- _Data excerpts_
-------

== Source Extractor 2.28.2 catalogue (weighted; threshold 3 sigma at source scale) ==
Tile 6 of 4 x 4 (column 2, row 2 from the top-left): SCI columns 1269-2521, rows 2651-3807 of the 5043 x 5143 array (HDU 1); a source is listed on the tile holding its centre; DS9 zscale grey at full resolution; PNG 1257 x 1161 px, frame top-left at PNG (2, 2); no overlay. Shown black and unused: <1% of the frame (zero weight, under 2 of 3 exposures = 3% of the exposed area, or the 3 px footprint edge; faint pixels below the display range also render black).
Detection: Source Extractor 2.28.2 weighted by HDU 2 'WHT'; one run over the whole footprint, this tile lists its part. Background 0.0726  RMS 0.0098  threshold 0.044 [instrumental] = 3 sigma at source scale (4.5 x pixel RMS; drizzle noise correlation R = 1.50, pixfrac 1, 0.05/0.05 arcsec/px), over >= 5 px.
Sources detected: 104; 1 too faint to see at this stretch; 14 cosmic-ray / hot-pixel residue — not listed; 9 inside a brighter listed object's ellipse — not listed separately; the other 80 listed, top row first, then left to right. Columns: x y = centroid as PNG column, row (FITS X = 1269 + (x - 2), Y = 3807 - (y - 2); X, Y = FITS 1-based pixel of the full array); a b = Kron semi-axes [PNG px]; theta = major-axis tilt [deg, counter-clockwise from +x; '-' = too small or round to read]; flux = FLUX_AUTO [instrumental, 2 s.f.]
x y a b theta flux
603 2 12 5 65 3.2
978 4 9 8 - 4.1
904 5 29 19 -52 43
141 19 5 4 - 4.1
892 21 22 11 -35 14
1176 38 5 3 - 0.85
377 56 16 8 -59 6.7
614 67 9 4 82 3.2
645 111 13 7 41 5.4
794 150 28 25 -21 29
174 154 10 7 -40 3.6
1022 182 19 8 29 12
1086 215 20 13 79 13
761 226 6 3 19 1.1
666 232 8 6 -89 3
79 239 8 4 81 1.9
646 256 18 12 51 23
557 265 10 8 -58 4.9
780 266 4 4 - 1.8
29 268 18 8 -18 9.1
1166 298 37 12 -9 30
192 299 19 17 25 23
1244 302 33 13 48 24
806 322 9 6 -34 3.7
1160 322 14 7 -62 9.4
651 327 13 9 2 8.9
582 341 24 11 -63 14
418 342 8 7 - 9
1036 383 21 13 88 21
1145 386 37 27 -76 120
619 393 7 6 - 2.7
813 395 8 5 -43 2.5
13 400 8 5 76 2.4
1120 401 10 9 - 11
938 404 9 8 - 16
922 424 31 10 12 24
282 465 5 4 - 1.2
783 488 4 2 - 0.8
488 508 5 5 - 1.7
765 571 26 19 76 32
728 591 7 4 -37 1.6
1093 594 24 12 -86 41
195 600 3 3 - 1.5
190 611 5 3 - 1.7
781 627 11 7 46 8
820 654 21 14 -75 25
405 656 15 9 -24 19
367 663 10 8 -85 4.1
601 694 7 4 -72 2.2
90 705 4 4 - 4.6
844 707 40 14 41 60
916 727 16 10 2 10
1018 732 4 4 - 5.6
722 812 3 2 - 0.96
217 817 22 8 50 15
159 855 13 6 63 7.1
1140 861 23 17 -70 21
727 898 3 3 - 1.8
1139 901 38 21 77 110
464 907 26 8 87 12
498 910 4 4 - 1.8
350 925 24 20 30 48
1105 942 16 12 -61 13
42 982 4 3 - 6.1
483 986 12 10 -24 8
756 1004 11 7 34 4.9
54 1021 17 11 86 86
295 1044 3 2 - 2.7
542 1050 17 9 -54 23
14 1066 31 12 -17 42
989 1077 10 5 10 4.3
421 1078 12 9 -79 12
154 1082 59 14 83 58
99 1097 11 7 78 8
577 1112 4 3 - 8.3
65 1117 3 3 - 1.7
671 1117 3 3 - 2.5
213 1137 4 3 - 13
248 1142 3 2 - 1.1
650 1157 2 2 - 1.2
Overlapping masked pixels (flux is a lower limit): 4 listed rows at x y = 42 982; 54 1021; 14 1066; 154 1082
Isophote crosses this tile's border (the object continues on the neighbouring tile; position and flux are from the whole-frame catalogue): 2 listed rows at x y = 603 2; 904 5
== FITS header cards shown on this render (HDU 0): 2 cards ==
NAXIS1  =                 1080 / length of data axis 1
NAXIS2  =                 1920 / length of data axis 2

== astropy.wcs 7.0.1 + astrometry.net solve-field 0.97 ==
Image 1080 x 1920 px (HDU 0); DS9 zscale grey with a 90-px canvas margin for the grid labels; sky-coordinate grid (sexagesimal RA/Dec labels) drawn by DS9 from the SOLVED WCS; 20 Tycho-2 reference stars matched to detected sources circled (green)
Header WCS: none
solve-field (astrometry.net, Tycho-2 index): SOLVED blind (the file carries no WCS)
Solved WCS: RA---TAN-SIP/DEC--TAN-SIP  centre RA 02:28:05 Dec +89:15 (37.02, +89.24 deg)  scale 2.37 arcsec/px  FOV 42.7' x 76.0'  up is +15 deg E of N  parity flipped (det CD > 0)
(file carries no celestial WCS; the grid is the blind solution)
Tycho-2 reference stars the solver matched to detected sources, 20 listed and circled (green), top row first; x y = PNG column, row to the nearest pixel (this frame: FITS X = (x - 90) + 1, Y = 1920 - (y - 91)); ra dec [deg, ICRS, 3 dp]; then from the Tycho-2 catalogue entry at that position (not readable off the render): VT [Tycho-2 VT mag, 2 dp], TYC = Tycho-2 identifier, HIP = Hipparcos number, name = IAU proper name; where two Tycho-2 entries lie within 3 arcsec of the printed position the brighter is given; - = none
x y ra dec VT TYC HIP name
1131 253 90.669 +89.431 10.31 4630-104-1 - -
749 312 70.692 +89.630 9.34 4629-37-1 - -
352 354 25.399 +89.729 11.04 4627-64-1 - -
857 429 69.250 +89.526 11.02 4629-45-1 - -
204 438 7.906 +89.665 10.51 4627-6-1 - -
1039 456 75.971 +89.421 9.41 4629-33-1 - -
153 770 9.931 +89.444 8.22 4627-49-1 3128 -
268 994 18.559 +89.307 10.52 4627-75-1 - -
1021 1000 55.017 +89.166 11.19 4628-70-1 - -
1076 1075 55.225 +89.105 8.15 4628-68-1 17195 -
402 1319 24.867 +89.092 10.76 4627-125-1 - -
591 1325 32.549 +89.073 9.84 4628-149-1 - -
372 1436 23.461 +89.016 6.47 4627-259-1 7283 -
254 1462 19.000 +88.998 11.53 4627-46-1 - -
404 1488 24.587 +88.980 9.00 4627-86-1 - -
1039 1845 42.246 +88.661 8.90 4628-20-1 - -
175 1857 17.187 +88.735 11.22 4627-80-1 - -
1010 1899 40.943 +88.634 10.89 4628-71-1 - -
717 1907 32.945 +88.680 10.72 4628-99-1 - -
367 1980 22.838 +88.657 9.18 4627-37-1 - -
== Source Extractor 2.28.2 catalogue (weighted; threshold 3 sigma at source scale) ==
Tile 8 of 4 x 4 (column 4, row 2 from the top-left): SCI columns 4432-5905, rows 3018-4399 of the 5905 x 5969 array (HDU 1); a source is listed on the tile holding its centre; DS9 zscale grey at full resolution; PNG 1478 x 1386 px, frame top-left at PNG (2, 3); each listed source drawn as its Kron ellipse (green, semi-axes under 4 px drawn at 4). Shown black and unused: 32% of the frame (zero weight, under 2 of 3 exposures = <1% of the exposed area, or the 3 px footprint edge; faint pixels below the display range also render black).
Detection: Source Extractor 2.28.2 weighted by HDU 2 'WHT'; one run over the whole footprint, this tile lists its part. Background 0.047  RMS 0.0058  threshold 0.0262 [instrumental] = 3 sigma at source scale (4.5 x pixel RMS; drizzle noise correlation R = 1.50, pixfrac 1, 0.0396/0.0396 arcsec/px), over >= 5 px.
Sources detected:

-------

- _What the task requires_
Turn the lines of the listing into a JSON list of strings, one string per line, skipping any blank lines. Begin at the line that has "solve-field (astrometry.net, Tycho-2" and stop after the line that has "352 354 25.399".

- _Solution_
[
  "solve-field (astrometry.net, Tycho-2 index): SOLVED blind (the file carries no WCS)",
  "Solved WCS: RA---TAN-SIP/DEC--TAN-SIP  centre RA 02:28:05 Dec +89:15 (37.02, +89.24 deg)  scale 2.37 arcsec/px  FOV 42.7' x 76.0'  up is +15 deg E of N  parity flipped (det CD > 0)",
  "(file carries no celestial WCS; the grid is the blind solution)",
  "Tycho-2 reference stars the solver matched to detected sources, 20 listed and circled (green), top row first; x y = PNG column, row to the nearest pixel (this frame: FITS X = (x - 90) + 1, Y = 1920 - (y - 91)); ra dec [deg, ICRS, 3 dp]; then from the Tycho-2 catalogue entry at that position (not readable off the render): VT [Tycho-2 VT mag, 2 dp], TYC = Tycho-2 identifier, HIP = Hipparcos number, name = IAU proper name; where two Tycho-2 entries lie within 3 arcsec of the printed position the brighter is given; - = none",
  "x y ra dec VT TYC HIP name",
  "1131 253 90.669 +89.431 10.31 4630-104-1 - -",
  "749 312 70.692 +89.630 9.34 4629-37-1 - -",
  "352 354 25.399 +89.729 11.04 4627-64-1 - -"
]